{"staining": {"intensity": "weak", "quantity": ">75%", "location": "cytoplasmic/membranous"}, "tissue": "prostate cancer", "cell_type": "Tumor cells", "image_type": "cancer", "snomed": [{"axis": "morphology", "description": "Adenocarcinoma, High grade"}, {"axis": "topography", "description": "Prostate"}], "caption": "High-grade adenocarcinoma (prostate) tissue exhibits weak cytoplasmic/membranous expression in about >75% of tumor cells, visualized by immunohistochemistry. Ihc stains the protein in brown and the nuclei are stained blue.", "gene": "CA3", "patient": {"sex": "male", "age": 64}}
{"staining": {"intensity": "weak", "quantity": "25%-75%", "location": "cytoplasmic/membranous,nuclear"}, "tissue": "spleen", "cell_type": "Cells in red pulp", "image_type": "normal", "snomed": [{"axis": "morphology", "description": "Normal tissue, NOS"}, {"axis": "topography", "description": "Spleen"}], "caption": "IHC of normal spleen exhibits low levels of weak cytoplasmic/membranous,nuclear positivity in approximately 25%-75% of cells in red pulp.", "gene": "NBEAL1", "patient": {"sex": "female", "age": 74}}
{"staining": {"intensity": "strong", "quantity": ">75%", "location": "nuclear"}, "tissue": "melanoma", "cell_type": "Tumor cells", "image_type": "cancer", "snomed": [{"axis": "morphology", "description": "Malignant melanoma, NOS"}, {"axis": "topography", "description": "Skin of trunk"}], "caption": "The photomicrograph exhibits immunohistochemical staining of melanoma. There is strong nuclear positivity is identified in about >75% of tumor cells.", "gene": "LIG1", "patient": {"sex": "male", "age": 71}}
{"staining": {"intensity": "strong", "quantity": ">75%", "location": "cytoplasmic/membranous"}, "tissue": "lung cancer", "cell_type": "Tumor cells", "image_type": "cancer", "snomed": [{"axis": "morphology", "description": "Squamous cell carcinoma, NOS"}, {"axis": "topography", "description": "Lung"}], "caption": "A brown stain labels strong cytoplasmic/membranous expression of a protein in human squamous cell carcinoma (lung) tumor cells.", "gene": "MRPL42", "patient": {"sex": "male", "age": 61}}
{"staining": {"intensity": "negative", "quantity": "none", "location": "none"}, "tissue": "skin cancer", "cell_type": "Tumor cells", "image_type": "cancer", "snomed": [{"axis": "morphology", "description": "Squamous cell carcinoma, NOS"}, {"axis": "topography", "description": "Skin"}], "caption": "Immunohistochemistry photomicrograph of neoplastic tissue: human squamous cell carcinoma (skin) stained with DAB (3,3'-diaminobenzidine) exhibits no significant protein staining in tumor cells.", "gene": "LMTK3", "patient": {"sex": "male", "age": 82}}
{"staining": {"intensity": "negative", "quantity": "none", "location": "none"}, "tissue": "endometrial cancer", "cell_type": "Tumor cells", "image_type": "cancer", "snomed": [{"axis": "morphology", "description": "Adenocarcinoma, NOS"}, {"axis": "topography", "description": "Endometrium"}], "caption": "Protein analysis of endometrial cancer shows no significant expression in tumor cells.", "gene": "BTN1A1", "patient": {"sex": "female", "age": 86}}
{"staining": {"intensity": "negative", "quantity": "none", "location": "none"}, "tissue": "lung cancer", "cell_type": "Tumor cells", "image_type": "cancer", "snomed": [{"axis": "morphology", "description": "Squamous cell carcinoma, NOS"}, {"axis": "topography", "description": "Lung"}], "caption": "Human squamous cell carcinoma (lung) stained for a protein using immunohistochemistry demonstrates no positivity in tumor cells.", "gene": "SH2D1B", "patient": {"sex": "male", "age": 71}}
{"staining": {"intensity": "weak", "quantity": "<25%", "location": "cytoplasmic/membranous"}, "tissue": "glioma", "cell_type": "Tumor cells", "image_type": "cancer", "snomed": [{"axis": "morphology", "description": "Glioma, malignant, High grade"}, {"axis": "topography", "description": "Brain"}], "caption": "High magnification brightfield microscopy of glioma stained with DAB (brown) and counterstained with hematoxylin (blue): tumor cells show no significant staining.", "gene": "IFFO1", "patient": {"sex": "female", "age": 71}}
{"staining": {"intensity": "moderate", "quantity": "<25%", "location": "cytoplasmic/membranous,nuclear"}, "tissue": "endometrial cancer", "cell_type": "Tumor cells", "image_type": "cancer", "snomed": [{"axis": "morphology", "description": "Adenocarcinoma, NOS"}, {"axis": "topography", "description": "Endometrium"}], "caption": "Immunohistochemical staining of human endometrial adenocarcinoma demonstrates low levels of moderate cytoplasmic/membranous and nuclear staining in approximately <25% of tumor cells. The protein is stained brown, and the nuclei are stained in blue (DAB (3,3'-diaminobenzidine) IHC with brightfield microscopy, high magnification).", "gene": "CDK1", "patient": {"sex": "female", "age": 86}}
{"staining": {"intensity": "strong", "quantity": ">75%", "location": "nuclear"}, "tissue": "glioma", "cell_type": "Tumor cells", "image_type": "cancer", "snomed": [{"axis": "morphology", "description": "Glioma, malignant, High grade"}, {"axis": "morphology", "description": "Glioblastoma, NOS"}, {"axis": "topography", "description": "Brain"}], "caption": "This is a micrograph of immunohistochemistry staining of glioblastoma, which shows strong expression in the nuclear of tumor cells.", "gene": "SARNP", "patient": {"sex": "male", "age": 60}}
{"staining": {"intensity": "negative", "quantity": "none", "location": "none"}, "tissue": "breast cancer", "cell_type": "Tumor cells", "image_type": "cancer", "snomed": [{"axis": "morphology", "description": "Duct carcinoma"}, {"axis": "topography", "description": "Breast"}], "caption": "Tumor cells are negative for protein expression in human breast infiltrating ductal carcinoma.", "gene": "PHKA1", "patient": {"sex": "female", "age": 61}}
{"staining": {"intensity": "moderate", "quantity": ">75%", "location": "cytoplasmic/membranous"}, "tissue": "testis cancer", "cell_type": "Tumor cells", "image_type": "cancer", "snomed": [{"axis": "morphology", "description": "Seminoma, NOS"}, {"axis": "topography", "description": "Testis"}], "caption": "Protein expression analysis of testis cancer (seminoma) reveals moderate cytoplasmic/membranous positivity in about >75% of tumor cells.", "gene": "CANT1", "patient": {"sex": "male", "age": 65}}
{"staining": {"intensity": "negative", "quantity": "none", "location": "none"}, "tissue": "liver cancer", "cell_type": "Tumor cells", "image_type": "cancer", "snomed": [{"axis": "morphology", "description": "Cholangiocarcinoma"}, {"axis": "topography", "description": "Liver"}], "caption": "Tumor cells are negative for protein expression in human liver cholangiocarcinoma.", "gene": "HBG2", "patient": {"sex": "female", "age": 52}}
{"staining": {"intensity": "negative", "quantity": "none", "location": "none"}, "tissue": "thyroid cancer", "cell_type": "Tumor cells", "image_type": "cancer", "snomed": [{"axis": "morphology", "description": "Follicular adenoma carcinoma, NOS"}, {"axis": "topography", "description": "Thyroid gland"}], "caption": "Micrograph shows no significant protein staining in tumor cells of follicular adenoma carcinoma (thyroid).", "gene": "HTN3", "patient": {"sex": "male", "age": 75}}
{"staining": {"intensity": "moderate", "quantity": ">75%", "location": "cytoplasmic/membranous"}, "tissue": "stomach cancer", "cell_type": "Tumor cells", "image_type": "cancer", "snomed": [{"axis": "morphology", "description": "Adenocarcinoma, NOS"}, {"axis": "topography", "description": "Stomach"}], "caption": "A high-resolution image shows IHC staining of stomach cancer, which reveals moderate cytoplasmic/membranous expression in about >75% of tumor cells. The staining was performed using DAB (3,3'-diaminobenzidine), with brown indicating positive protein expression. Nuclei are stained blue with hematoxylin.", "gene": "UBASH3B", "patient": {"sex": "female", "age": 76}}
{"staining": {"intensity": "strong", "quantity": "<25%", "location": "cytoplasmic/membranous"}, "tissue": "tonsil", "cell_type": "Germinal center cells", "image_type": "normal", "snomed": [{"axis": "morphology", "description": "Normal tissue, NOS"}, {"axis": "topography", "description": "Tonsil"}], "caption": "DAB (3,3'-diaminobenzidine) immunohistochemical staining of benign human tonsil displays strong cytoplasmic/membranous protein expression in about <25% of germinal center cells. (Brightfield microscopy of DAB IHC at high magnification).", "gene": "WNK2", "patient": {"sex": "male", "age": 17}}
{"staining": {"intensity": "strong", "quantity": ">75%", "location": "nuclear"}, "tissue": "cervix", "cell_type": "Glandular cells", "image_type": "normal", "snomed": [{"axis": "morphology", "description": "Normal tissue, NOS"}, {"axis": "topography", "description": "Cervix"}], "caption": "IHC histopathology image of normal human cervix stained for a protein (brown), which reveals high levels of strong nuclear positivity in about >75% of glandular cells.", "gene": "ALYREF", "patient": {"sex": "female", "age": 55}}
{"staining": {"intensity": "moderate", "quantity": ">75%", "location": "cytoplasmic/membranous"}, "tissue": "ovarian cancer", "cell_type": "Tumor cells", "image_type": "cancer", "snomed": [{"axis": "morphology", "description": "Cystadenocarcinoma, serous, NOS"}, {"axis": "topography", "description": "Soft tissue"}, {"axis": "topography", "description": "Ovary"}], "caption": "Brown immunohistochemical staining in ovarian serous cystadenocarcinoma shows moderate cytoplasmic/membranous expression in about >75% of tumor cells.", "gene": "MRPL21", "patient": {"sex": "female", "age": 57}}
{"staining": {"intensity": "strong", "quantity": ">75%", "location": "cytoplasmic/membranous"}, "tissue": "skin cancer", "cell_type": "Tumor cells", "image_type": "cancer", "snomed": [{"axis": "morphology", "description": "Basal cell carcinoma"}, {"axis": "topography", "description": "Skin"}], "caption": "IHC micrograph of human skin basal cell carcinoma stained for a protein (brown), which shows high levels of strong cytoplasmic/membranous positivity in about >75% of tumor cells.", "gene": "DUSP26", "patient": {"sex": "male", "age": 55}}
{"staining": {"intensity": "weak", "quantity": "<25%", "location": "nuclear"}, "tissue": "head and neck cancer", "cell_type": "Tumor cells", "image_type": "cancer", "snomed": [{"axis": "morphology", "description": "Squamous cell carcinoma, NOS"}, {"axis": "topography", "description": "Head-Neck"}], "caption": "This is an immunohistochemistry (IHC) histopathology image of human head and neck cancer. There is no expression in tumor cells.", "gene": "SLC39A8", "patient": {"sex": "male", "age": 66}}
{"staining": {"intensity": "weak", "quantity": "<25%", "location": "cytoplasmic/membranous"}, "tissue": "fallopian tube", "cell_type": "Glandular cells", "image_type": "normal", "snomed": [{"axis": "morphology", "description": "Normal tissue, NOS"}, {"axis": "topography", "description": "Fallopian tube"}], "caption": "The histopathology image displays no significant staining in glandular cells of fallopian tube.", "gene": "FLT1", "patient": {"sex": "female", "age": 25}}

-=-=-

Exercise goal: A word-for-word copy of the entries, from the first line through the line containing "of normal spleen", is the whole answer.

Output below:
{"staining": {"intensity": "weak", "quantity": ">75%", "location": "cytoplasmic/membranous"}, "tissue": "prostate cancer", "cell_type": "Tumor cells", "image_type": "cancer", "snomed": [{"axis": "morphology", "description": "Adenocarcinoma, High grade"}, {"axis": "topography", "description": "Prostate"}], "caption": "High-grade adenocarcinoma (prostate) tissue exhibits weak cytoplasmic/membranous expression in about >75% of tumor cells, visualized by immunohistochemistry. Ihc stains the protein in brown and the nuclei are stained blue.", "gene": "CA3", "patient": {"sex": "male", "age": 64}}
{"staining": {"intensity": "weak", "quantity": "25%-75%", "location": "cytoplasmic/membranous,nuclear"}, "tissue": "spleen", "cell_type": "Cells in red pulp", "image_type": "normal", "snomed": [{"axis": "morphology", "description": "Normal tissue, NOS"}, {"axis": "topography", "description": "Spleen"}], "caption": "IHC of normal spleen exhibits low levels of weak cytoplasmic/membranous,nuclear positivity in approximately 25%-75% of cells in red pulp.", "gene": "NBEAL1", "patient": {"sex": "female", "age": 74}}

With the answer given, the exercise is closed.